En réalité Charles tu es intervenu un peu trop rapidement, même si je suis content de ton intervention :-)
J'ai l'habitude de fonctionner à la 2.0 : je pose d'abord le texte brut et par la suite j'y agglomère et affine les idées au fil des minutes ou heures (parfois jours mais c'est tout de même plus rare) ;-)

Les Etats-Unis de par l'attachement très fort au Ier amendement de leur Constitution garantissant la libre expression sont un modèle de ce point de vue. C'est pourquoi nombre de blogueurs ou de services (y compris de pays occidentaux) s'enregistrent en ce pays pour échapper aux poursuites judiciaires. Malheureusement ce respect est loin d'être partagé par tous les pays et nul besoin de se rendre en Chine pour en prendre acte. Je cite par ailleurs quelques exemple dans l'article.
Toutefois les Etats-Unis sont plus lâches au niveau de la confidentialité des informations personnelles, j'en veux pour preuve les critiques récurrentes du Safe Harbor Privacy Principles par les autorités Européennes.

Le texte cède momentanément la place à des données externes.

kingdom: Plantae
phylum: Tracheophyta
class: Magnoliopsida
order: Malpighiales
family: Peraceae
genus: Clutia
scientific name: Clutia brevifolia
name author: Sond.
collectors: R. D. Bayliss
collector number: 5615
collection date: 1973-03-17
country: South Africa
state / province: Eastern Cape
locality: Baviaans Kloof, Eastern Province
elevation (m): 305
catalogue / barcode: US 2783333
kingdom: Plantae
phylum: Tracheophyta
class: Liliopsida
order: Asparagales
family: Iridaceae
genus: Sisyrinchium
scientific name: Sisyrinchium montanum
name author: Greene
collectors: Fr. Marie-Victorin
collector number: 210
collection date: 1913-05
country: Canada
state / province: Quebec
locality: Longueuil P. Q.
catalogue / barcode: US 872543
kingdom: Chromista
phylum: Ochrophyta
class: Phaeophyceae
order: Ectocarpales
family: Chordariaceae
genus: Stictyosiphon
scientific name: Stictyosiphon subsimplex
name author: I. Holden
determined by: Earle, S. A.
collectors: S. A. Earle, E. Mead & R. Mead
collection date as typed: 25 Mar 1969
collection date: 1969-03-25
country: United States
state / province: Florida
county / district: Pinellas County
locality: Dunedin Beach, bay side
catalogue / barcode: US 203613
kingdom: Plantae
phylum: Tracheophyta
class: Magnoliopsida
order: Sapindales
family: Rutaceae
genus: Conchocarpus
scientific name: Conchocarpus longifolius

Ceci étant la propriété intellectuelle, dans son acharnement actuel, est un vrai problème central dépassant le strict cadre de l'économie numérique. Et qui va inciter par son lobbyisme à entraîner l'Etat à resserrer la surveillance du net contraignant ses utilisateurs à descendre de plusieurs strates dans le réseau, rendant de facto plus difficile pour les services les recherches et les enquêtes. C'est l'effet pervers de la lutte contre le "piratage" qui emploie une massue pour détruire le haut de la fourmilière sans porter atteinte à ceux qui sont bien enfouis dans les niveaux inférieurs parce que l'on n'a pas encore compris comment fonctionne le réseau des réseaux.
Pour l'économie numérique, il y a eu une marche de loupée. Et ce relais de croissance est pour l'heure l'objet de suspicions, de tracasseries et de taxations. Ce qui aboutit à ce que les acteurs numériques et les tenants de l'ancienne économie se regardent parfois de biais.
Ce que je reproche c'est que l'on demande aux acteurs de la nouvelle économie de s'adapter à l'ancienne! Un comble tout de même...

Je ne pense plus de toute manière que le net soit neutre, il est devenu au contraire véritable champ de bataille. Il faut désormais penser sur les deux plans : réel et virtuel.